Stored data
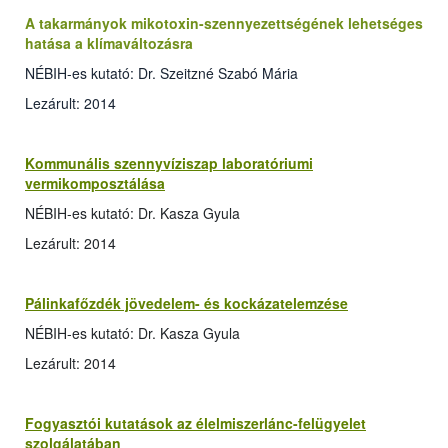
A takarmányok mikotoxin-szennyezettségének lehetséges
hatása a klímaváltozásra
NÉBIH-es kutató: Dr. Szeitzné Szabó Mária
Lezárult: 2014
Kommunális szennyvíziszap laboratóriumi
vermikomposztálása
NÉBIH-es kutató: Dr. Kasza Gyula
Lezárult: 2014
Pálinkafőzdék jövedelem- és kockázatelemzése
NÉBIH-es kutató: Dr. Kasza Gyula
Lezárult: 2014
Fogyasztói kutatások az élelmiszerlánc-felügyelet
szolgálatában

---

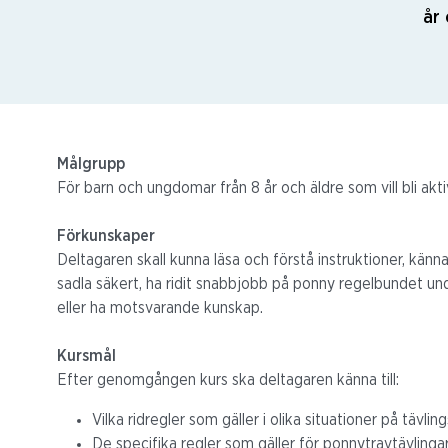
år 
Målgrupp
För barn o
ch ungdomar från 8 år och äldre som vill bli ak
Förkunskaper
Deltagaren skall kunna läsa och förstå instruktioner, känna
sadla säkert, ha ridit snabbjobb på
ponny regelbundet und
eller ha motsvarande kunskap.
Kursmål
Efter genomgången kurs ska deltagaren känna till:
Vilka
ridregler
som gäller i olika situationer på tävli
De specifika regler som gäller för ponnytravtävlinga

§ **REQUIRED WORK**
From the entries above, return exactly the line containing "A takarmányok mikotoxin-szennyezettségének", the line containing "Pálinkafőzdék jövedelem- és kockázatelemzése", and all lines between, and nothing else.

§ **PROBLEM SOLUTION**
A takarmányok mikotoxin-szennyezettségének lehetséges
hatása a klímaváltozásra
NÉBIH-es kutató: Dr. Szeitzné Szabó Mária
Lezárult: 2014
Kommunális szennyvíziszap laboratóriumi
vermikomposztálása
NÉBIH-es kutató: Dr. Kasza Gyula
Lezárult: 2014
Pálinkafőzdék jövedelem- és kockázatelemzése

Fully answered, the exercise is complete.